The House Ways and Means Committee released a report yesterday saying that the IRS “deliberately” cut public information services to make this year’s tax season more frustrating and painful than it needed to be.

According to House Republicans, the IRS cut customer service personnel and phone capacity budgets rather than cuts in the millions of dollars the IRS spent on pet projects, “performance” bonuses and other discretionary spending. The report said that:

“…close review of the agency’s spending shows the IRS deliberately cut $134 million in funding for customer service to pay for other activities. Spending decisions entirely under the IRS’s control led to 16 million fewer taxpayers receiving IRS assistance this filling season.”

With respect to Congresses role in funding, the report revealed that:

“Congress made these cuts in part to lower unsustainably high federal spending, but also in response to waste and misconduct at the IRS.”

The report suggested that IRS spending choices were driven by a desire to retaliate against Congress revealing that call wait times averaged 34.4 minutes and that roughly half of all calls were never answered because they were dropped by the automated IRS phone system.

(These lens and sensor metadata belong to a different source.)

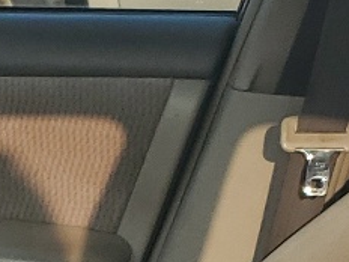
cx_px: -408
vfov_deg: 7.6
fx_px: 1805
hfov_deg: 10.0
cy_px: 690
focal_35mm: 179
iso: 50
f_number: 1.5
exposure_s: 1/1111
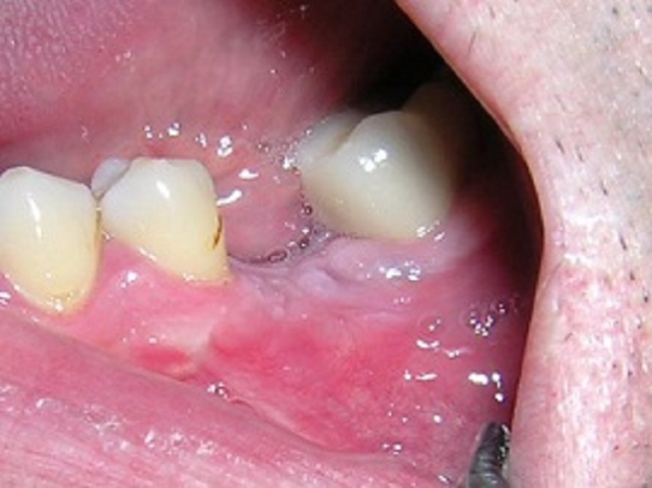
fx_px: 677
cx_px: 326
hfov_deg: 51.4
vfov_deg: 39.6
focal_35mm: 36
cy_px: 244
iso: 100
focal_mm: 4.7
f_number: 5.2
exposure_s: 1/60.1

Rep. Peter Roskam, (R-IL), Chairman of the Ways and Means oversight committee said that “Fiscal year 2014 bonus money could have been used to answer 7.2 million additional phone calls” – a charge that irked IRS Commissioner John Koskinen who said he was forced to make customer service cuts because Congress reduced his agency’s budget.

Koskinen added that filings were up and that the IRS had taken on more duties including enforcement of Obamacare’s individual mandate fines and penalties.

Mr. Koskinen also bristled at what he called “deeper targeted cuts” imposed by Republican law makers in retaliation for the IRS targeting of Tea Party groups and conservative organizations leading up to the 2012 elections – targeting that many believe sidelined conservative groups that spent time and resources dealing with politically motivated delays, paperwork and costs.

According to the report:

“In May 2013, it was revealed that the IRS was targeting organizations applying for tax-exempt status solely because of their names and policy positions. According to an audit conducted by the Treasury Inspector General for Tax Administration (TIGTA), targeted groups were subject to extraordinary delays and intrusive questioning, including wholly inappropriate demands for donor lists.”

“An internal IRS document discovered in the course of the House Ways and Means Committee’s investigation revealed that the IRS flagged groups for special scrutiny if their case files included any of the following: the name “tea party” or “patriot,” references to issues such as “government debt or taxes,” or criticism of “how the country is being run.”

Rep. Mike Kelly, (R-PA) said Koskinen made things worse himself when he told IRS employees they would have to do “less with less.” Kelly added:

“You cannot go to the troops and tell the troops that things have never been darker, days have never been longer, the winters have never been colder, but you know what, we have a solution to that, we’ll just do less with less.”

In response, Koskinen, who was characterized as arrogant, sarcastic, uncooperative and less than truthful during Congressional hearings into the IRS targeting scandal, spent $1.2 billion on implementing Obamacare over the last four years – money that could have been better spent in other areas.

Republicans also questioned why the IRS was paying salaries to federal employees for doing labor union work on “official time” – a widespread practice among federal agencies where public employees perform union work on the taxpayer’s dime – an indirect subsidy to public employee unions.